Спокойствие и достоинство? Вот что происходит, когда актеры сами пишут себе слова.
— Мой сериал станет первым, где главная героиня поспорит с собственной смертью, — сообщает Виктория. Крик нарастает, и она снова поднимает руки, на этот раз напоминая Иисуса Христа. — Я также хочу сообщить вам, что часть гонорара решила пожертвовать на благотворительные цели.
Когда актеры говорят так неопределенно, значит, эта часть составит ничтожно малую долю. Возможно, десять долларов с каждого миллиона.
— Кто дизайнер вашего костюма? — раздается вопрос. Все оглядываются. Опять эта гордячка из «Ин Стайл» со своими неуместными вопросами.
— Каролина Эррера, — отвечает Виктория, на секунду забывшись. Потом благодарит всех за поддержку, спускается с подиума и направляется к дому.
Толпа неистовствует. Полицейские и охранники изо всех сил стараются удержать ситуацию под контролем, но начинается настоящая свалка. Везде слышится ругань, бьется дорогое оборудование, вспыхивают драки. Я уже собираюсь догнать Викторию, когда вижу, как толстая дама бьет кулаком в глаз фотографу со словами: «Это тебе за принцессу Диану, ублюдок!»

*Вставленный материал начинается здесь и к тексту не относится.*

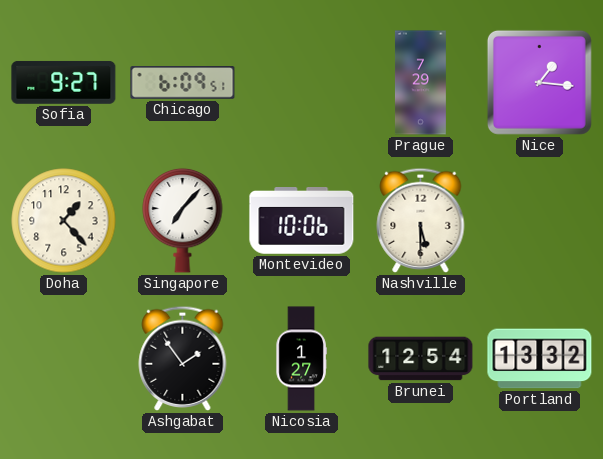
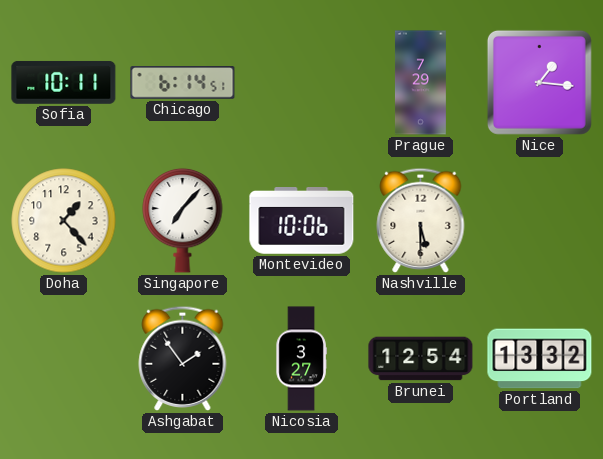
Sofia: 9:27 -> 10:11
Chicago: 6:09 -> 6:14
Nicosia: 1:27 -> 3:27
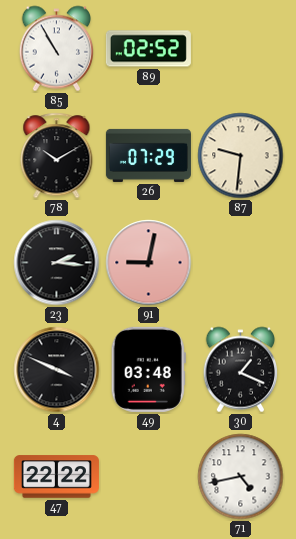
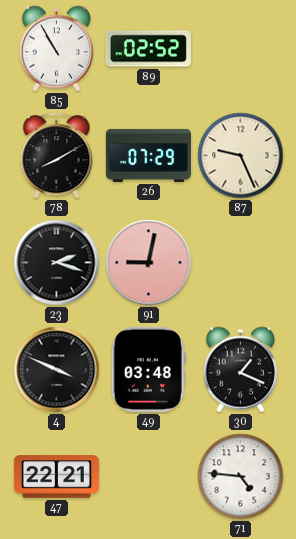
78: 10:10 -> 8:10
87: 9:31 -> 9:26
23: 2:16 -> 2:18
47: 22:22 -> 22:21
71: 4:43 -> 4:46
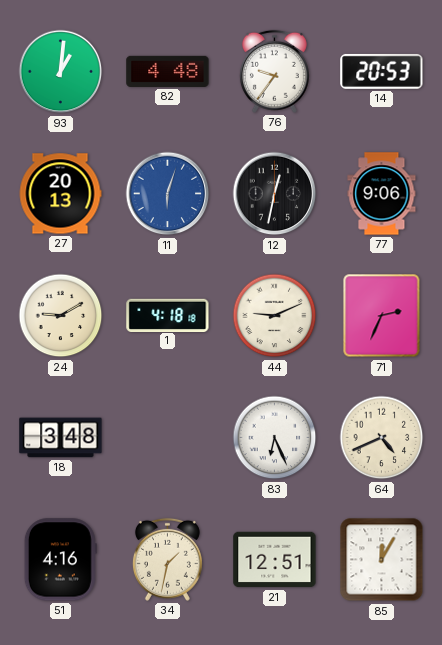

— Ужасно, — шепчет мне Микаэла по дороге к дому. — Не могу поверить, что это происходит на самом деле. Мне ее так жаль.
Не знаю, что ответить. Встречаюсь взглядом с Джонни, и тот поднимает большие пальцы. Какого черта? И тут до меня доходит. Теперь сериал никто не сможет закрыть. Джонни будет получать свою долю, пока Виктория жива. Наверное, он надеется, что ее заболевание развивается медленно и болезненно. Он уже представляет себе сумму, которую получит за ее съемки в инвалидной коляске и с кислородной маской.
Микаэла быстро проходит мимо меня в дом, а Джонни подходит ближе.
— Мы добьемся, что этот сериал купят сразу несколько каналов, — шепчет он.
Никогда не видел его таким счастливым. Впервые в жизни начинаю сомневаться, действительно ли я создан для этой грязной работы.